The 10 “heroes” in this year’s event range from age 4 to 16, but last year’s event had two participants in their 20s. One was Jared Sylvester, who now serves as a member of the event’s planning committee.
He said one of his roles this year has been to communicate with the children’s families and the “heroes” themselves throughout the planning of the event.
“This world that these kids are in I know so well, and I can relate to all the family members and the patients that are going through this,” Sylvester said. “It’s fun for me to give back to something that is worthwhile … I know from my own experience how life-tipping this event can be.”
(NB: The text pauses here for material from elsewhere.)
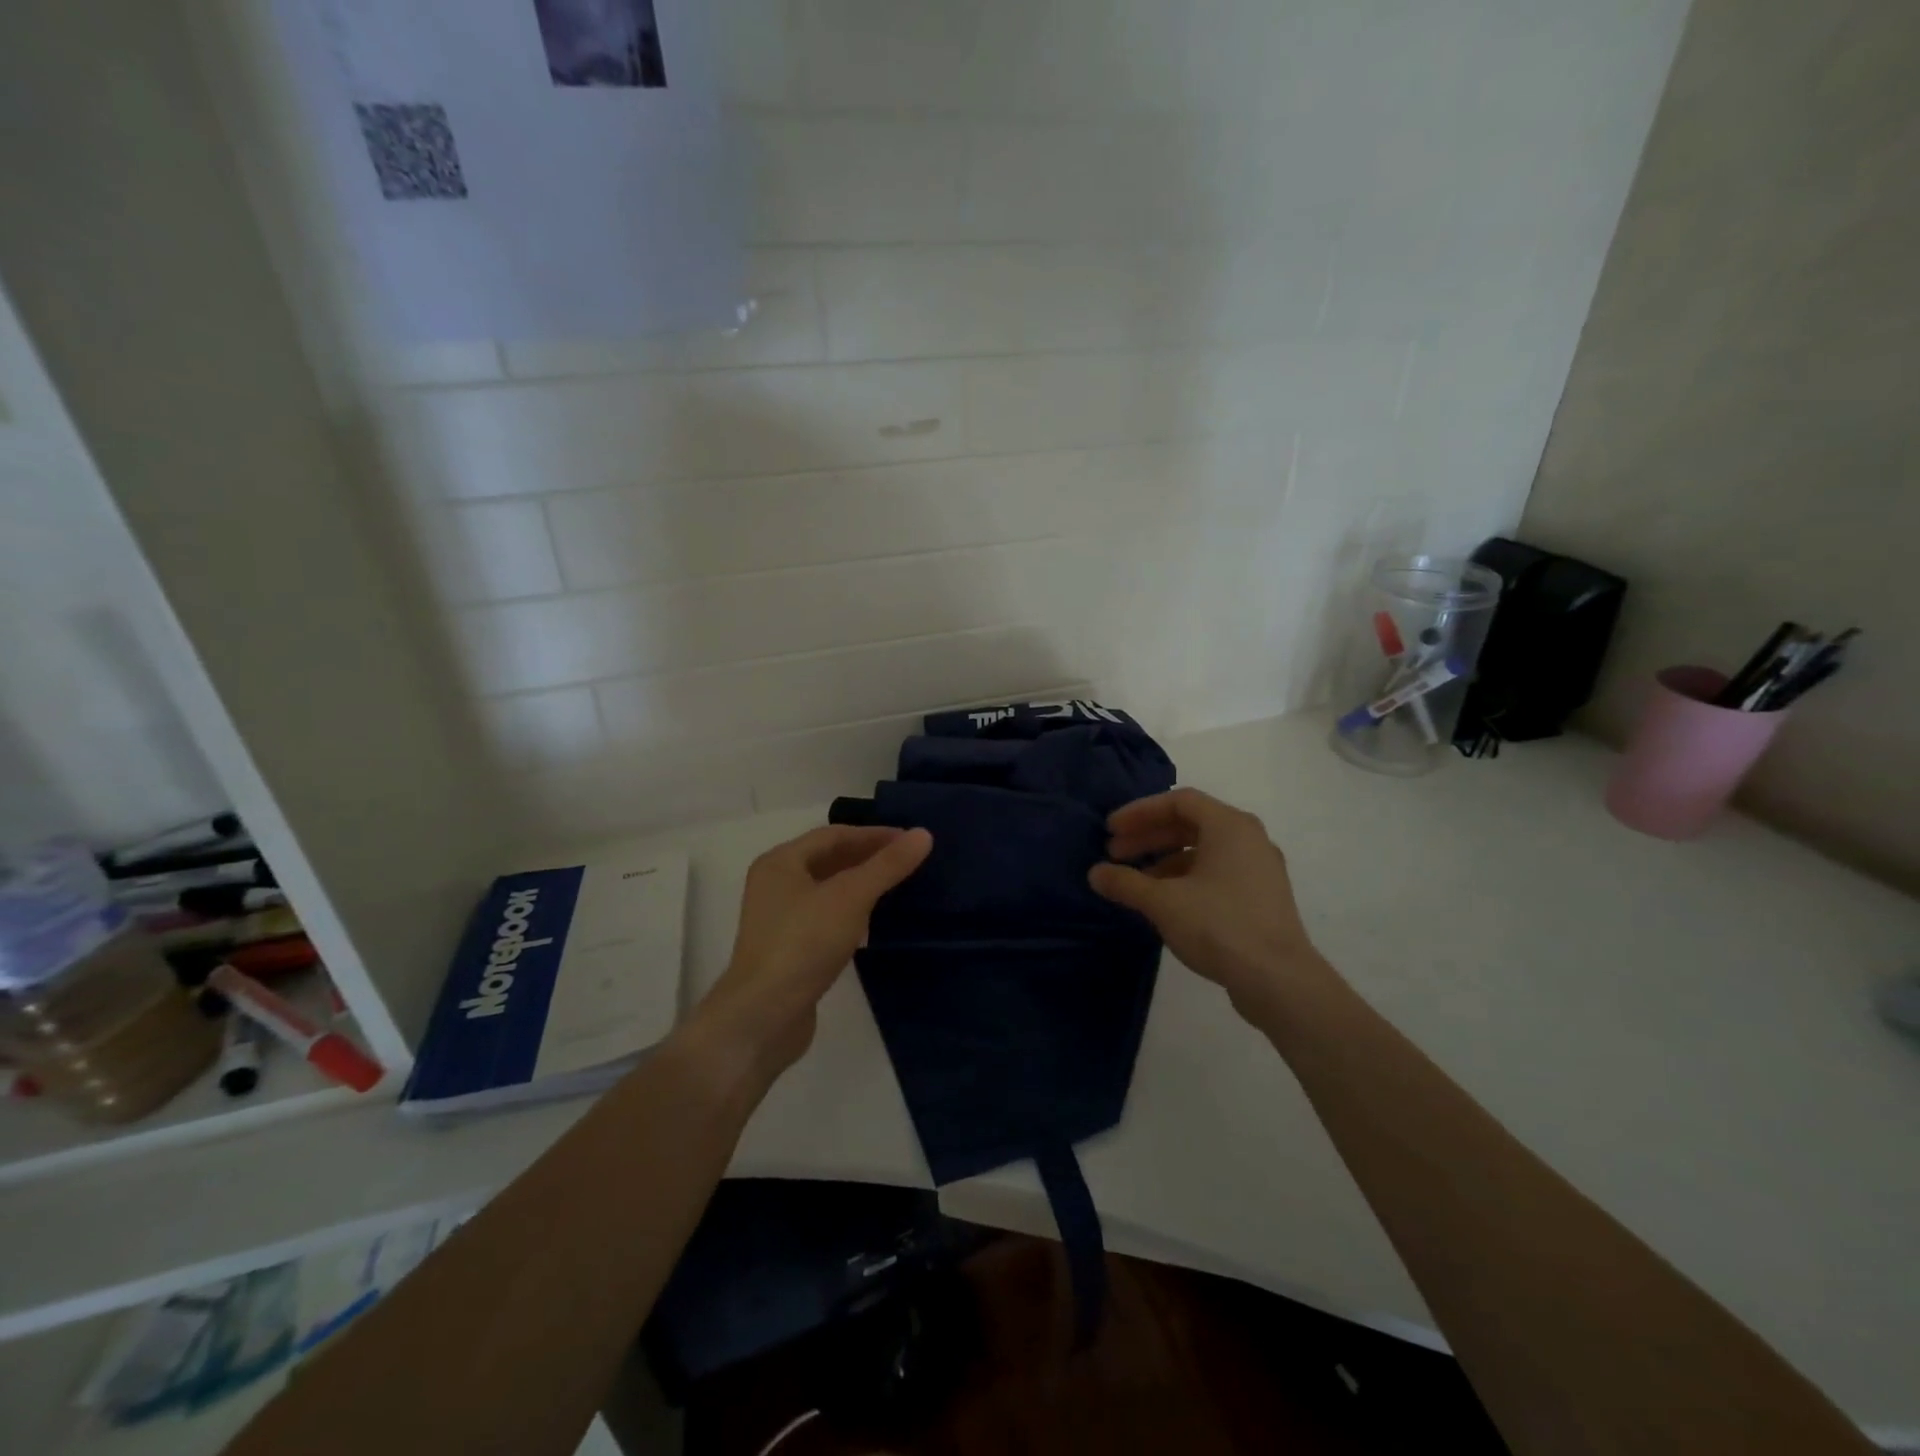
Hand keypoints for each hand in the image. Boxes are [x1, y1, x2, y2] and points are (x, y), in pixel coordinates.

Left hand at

Sylvester attended Miami University in Oxford, Ohio, but moved home to Columbus after being diagnosed with an osteosarcoma, a rare form of malignant bone cancer, in October 2010. He’s been in remission since October 2011 and said he plans to begin classes at Ohio State this fall.
Though Sylvester said he’s a fan of the Columbus Blue Jackets, his involvement with the event goes deeper than a desire for connections or season tickets.
“I’ve never seen joy on kids’ faces as I have the night of the event, it’s pretty spectacular,” Sylvester said. “They get a night to goof off and these kids don’t get a night that often to be relaxed and just be carefree … that’s a blessing to see and be around. That’s really why I do it.”
The event begins at 5:30 p.m. with a “model meet and greet,” followed by dinner and then the style show. Tickets are $250 per person and include the dinner and a cocktail reception, but in an effort to draw a younger audience, Sylvester said young business professionals can purchase show tickets for $95 each. Tickets can be purchased at www.bluejacketsfoundation.org.